We consider also additional constraints which are conventional in the aeronautic setting:
-
• The rate of climb, that is the time-derivative of the altitude, has to be upper bounded by a given maximal value $ {\gamma}_{max} $ during the whole climb;
-
• The Mach number should not exceed a certain value called the maximum operational Mach ( $ \mathrm{MMO} $ ).
The final time of the climb is given by $ {T}^{\star}\in \left[0,T\right] $ which is the first time where the aircraft reaches $ {h}_T $ with Mach number $ {\mathrm{M}}_T $ .
Finally, we mention that the fuel flow model $ \mathrm{FF} $ is here estimated. To do so, we exploit the reference trajectories which contain recorded altitude, Mach number, engines power and fuel flow for each second of the flight. Having access to these data, we are in position to fit a statistical model. Following the numerical results in Dewez et al. (Reference Dewez, Guedj and Vandewalle2020) which show that polynomials can accurately model aeronautic variables, we consider a polynomial model of degree 2 for the fuel flow. In particular, the requirements for the cost function in the current version of PyRotor are fulfilled. The prediction accuracy of the resulting estimated model is assessed in the following subsection.
4.2. Numerical results
We present now numerical results based on real flight data for the above aeronautic problem. Here, we have access to 2,162 recorded short and medium-haul flights performed by the same narrow-body airliner type, provided by a partner airline. In particular they cannot be publicly released for commercial reasons. The data is here recorded by the quick access recorder (QAR).

::::::::

> [Task requirements]
• 1. In the excerpt on aircraft climb optimization, condense the paragraph beginning "Finally, we mention that the fuel flow model" into a shorter version that keeps its main facts.
• 2. Reproduce the passage of the excerpt on aircraft climb optimization starting at "4.2. Numerical results" and ending at "access recorder (QAR).", with "partner airline" changed to "partner carrier".

> [Data section]

::::::::

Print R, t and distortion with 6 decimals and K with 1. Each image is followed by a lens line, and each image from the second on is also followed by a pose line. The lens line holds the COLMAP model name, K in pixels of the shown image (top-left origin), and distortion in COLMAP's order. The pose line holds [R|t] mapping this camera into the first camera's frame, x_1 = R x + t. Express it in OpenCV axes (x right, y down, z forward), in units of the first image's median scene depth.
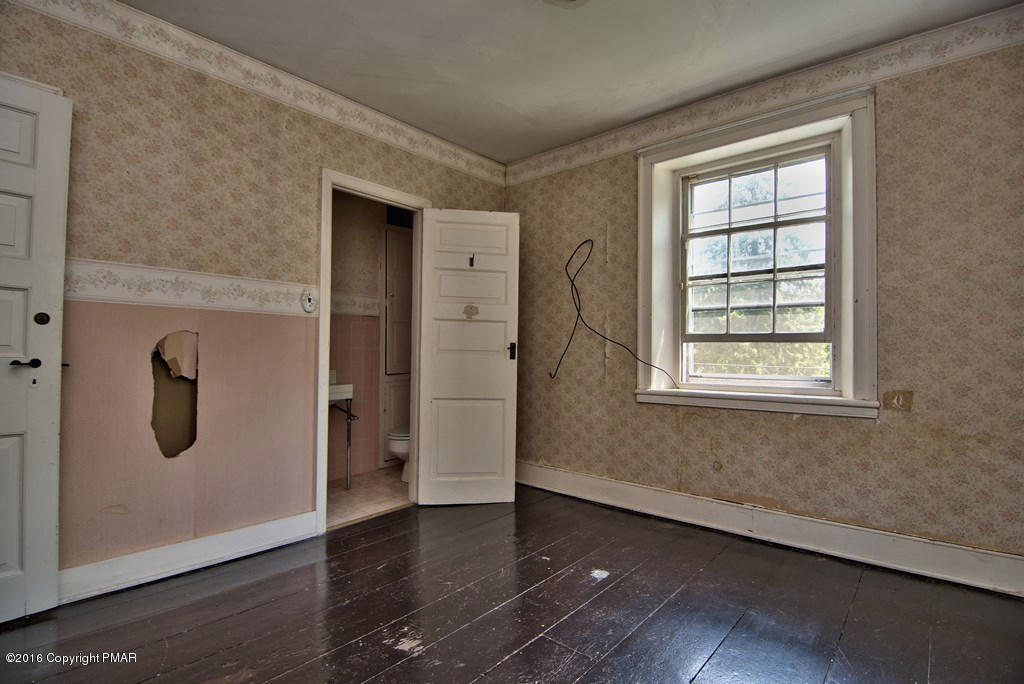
lens RADIAL K [[494.0, 0, 513.6], [0, 494.0, 345.1], [0, 0, 1]] dist [-0.008895, -0.008890]
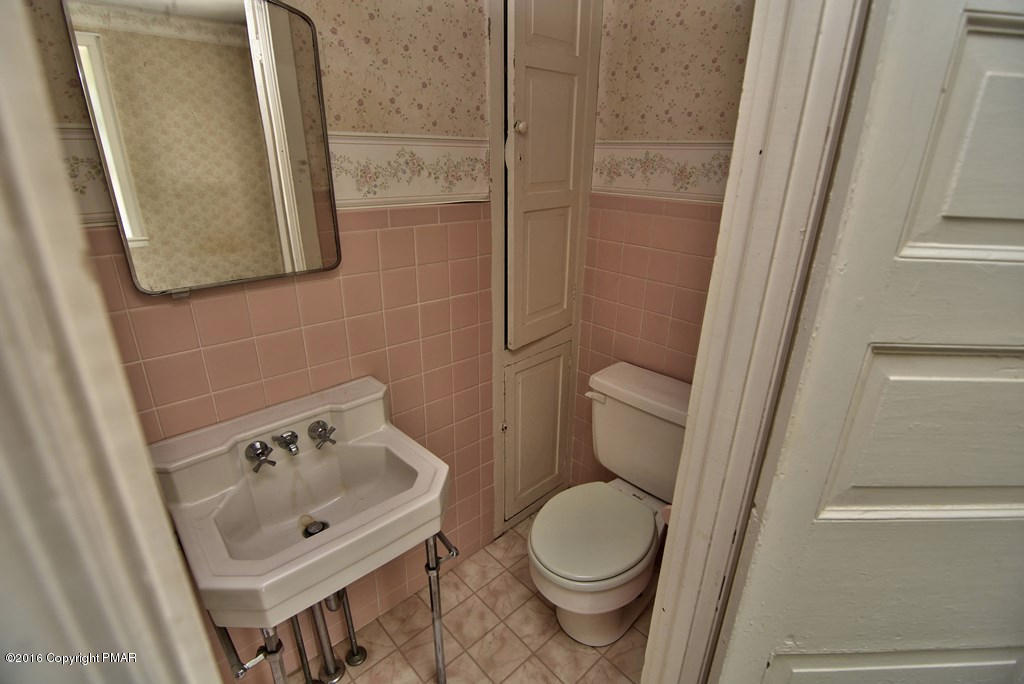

::::::::

> [Solutions to the problems]
• 1. The fuel flow model FF is estimated by fitting a statistical model to reference trajectories that record altitude, Mach number, engine power and fuel flow for each second of flight. Because Dewez et al. (2020) show that polynomials can accurately model aeronautic variables, a degree-2 polynomial is used for fuel flow, which meets the cost-function requirements of the current version of PyRotor. The prediction accuracy of this model is assessed in the following subsection.

• 2.
4.2. Numerical results
We present now numerical results based on real flight data for the above aeronautic problem. Here, we have access to 2,162 recorded short and medium-haul flights performed by the same narrow-body airliner type, provided by a partner carrier. In particular they cannot be publicly released for commercial reasons. The data is here recorded by the quick access recorder (QAR).